Es razonable asumir que algo así sucediera, probablemente de forma independiente en muchas comunidades. Es posible aceptar que esta práctica se popularizara y se convirtiese en un estándar de facto y que en aquellas comunidades privilegiadas con una nueva ventaja competitiva, comenzase a ser habitual que algo como la leña sirviera de medio de intercambio generalmente aceptado. Así surgiría el dinero, es decir, esta nueva actitud humana que comenzaba ahora a compartirse de forma generalizada, hacia una conocida mercancía que tendría utilidad, además de por sus usos habituales, ahora por ser un medio de intercambio. Los registros arqueológicos e históricos revelan el uso de muchas mercancías no solamente valoradas por sí mismas, sino además como medio de cambio generalmente aceptado en distintas épocas y comunidades primitivas. Podría ser la leña de nuestro ejercicio mental, la sal (de ahí por cierto la palabra “salario”), el arroz, el trigo, el aceite, el ganado, conchas marinas, piedras preciosas, plumas exóticas, plata, oro, etc. La nueva práctica de aceptar en un truque algo que tal vez no necesitas, pero que es comúnmente aceptado por otros, determinó que en aquellas comunidades, la actitud que sus miembros tendrían ahora respecto a aquella cosa que por accidente asumió esta nueva función de dinero, se generalizara y transmitiera a lo largo del tiempo y la geografía, al darse intercambios entre grupos humanos, antes aislados y seguramente en periódicas guerras por los escasos recursos. Eventualmente esta mercancía sería más valorada por su nueva función que por las antiguas. Así eventualmente el oro, la plata o el cobre, por ejemplo, fundamentarían buena parte de su valor en la mente de las personas, no en su utilidad como metales con ciertas propiedades útiles para muchas cosas, sino por saber que son aceptadas como medio de intercambio por otras mercancías.

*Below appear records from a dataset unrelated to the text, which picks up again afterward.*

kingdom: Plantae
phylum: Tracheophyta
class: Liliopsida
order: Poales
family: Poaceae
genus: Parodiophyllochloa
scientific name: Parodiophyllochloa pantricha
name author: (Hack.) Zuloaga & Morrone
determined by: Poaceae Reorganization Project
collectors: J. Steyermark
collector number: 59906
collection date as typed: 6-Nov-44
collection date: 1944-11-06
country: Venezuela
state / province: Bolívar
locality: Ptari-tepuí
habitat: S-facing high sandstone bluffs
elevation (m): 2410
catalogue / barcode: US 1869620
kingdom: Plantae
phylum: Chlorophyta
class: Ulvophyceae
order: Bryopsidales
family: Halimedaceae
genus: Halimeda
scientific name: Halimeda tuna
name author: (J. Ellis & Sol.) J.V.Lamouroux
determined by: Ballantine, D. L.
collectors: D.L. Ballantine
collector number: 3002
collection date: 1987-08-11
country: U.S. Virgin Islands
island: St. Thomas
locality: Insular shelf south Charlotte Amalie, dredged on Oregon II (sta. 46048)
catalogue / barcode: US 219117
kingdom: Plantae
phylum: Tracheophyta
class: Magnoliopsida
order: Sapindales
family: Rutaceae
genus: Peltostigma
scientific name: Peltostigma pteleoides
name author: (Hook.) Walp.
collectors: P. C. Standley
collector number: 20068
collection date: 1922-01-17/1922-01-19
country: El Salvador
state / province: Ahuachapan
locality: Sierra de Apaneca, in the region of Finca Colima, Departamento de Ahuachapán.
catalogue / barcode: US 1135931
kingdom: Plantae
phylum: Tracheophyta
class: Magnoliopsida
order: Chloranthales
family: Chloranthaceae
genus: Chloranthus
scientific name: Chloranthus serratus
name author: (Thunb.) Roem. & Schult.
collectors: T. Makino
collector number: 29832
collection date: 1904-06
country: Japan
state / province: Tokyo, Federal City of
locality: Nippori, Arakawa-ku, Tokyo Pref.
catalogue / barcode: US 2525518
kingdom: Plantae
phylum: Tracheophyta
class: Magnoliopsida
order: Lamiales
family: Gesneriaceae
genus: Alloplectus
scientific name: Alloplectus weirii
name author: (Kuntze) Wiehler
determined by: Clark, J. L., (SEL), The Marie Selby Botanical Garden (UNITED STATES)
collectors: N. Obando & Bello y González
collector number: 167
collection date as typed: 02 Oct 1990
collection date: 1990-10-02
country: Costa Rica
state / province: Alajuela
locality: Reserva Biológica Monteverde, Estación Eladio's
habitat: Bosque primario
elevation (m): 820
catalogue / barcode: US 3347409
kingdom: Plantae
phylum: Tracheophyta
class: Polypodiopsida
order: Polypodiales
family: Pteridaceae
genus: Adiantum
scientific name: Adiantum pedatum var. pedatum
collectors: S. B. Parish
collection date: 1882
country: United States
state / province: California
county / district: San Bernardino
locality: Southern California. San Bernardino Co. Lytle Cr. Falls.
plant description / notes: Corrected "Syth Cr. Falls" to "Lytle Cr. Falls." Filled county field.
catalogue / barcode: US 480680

La valoración que originalmente gozaba aquella mercancía que ahora fungiría además como medio de intercambio generalmente aceptado (concepto que hoy llamamos dinero), las particularidades específicas de cada comunidad humana, sus vicisitudes históricas y el descubrimiento de que los atributos físicos de dicha mercancía resultaban convenientes para este nuevo uso –por ejemplo, era uniforme, divisible, no perecedero, fácilmente almacenable y transportable, escaso, muy valorado, etc.- determinaron que, como dinero, se popularizaran a la larga ciertos tipos de mercancías y no otras. Muy seguramente en ningún momento hubo necesidad de una reunión tribal, un decreto del chamán del pueblo, un gran plan político o una intervención razonada de los líderes del grupo, para estandarizar esta práctica o acordar que una cierta mercancía sería utilizada como dinero. Simplemente el reconocimiento de la conveniencia de esta costumbre, de una moda que nadie previó que tendría tal alcance, pero que resultaba sorprendentemente conveniente adoptar de forma generalizada, terminaría creando en las mentes de las personas, una nueva actitud por esta novedosa utilidad que ahora descubrían en aquella mercancía que ahora llamarían (y utilizarían como) dinero.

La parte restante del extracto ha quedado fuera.